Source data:
··········
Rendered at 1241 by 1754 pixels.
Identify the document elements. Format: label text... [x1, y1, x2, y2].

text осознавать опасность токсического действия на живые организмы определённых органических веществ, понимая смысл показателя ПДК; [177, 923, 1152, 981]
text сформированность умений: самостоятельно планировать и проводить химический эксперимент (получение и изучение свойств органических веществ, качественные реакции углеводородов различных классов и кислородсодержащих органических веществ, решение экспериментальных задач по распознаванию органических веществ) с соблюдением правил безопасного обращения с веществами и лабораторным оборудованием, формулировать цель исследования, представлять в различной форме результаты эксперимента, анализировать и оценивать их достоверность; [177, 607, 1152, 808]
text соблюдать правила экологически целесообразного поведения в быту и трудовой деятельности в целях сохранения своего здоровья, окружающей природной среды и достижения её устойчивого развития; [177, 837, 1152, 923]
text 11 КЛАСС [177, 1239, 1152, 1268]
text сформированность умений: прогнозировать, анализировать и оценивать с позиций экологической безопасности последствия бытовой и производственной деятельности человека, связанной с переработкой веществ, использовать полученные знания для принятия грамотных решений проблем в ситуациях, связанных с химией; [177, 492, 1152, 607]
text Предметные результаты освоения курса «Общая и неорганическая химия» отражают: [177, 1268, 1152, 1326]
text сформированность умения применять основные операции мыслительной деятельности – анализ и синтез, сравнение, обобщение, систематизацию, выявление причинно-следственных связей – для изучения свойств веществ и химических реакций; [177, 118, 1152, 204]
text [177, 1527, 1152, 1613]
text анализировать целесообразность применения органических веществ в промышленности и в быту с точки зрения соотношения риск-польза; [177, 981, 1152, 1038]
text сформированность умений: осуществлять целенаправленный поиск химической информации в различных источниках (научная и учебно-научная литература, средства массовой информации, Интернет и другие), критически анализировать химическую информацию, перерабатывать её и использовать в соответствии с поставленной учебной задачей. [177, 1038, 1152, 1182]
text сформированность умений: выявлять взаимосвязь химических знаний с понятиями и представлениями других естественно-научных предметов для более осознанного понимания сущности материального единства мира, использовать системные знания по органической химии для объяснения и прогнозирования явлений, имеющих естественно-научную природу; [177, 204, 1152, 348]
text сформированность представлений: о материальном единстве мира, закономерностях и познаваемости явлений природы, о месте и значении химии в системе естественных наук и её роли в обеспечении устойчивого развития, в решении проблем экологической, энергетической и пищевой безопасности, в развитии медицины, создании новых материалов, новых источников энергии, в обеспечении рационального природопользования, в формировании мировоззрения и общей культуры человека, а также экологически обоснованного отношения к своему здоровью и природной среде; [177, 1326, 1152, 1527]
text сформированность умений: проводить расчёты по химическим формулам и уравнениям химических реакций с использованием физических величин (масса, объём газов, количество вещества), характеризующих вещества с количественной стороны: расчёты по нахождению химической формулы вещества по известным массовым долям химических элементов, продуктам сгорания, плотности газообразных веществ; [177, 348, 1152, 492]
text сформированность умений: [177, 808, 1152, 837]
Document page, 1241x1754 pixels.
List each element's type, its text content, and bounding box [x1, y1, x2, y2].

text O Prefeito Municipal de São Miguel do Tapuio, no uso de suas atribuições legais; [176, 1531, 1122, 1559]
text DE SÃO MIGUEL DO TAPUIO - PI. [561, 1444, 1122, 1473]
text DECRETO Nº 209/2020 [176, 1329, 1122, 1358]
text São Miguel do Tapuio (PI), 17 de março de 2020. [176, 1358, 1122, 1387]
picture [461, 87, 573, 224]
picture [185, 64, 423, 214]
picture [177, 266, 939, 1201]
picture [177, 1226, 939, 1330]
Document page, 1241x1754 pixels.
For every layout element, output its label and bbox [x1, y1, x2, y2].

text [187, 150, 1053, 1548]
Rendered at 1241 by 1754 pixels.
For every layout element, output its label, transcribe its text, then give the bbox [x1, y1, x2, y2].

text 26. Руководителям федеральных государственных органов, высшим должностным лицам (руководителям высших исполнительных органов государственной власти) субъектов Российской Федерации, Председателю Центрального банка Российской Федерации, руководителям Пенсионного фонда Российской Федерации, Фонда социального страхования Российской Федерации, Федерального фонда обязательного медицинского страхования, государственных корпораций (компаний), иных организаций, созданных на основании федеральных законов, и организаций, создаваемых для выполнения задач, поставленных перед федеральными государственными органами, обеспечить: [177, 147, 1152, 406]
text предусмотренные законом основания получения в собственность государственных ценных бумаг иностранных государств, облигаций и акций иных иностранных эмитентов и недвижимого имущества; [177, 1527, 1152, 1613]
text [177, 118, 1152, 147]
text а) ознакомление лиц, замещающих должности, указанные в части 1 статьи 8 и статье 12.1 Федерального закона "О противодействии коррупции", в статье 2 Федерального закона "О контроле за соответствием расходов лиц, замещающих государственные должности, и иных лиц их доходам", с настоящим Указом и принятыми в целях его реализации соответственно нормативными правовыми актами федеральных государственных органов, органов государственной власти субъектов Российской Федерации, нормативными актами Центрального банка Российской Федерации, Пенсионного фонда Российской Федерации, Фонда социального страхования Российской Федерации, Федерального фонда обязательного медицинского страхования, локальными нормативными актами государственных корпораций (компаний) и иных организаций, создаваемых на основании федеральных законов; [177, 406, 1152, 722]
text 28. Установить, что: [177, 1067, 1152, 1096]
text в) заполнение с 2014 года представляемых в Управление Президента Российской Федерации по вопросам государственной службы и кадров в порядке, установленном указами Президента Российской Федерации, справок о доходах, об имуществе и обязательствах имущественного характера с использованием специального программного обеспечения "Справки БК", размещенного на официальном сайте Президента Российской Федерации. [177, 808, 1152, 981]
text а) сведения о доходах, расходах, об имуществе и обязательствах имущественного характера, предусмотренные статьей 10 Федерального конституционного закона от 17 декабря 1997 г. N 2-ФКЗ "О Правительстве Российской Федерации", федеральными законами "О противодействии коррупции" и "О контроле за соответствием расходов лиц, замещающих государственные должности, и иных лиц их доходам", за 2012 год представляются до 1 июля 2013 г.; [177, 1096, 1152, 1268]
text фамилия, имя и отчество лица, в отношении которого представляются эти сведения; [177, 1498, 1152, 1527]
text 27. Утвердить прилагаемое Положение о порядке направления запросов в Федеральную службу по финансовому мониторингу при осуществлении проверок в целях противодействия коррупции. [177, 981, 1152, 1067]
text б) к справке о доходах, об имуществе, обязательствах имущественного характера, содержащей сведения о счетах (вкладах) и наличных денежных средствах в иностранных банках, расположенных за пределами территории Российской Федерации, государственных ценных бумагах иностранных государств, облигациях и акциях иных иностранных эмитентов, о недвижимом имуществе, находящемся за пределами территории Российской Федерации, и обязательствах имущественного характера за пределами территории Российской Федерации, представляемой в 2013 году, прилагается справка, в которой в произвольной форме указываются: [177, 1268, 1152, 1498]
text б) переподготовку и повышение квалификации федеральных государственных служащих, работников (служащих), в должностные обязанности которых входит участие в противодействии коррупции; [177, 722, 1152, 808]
··········
Task requirements:
When a line among the entries above contains "layout", copy it.

Written reply:
For every layout element, output its label and bbox [x1, y1, x2, y2].
For every layout element, output its label, transcribe its text, then give the bbox [x1, y1, x2, y2].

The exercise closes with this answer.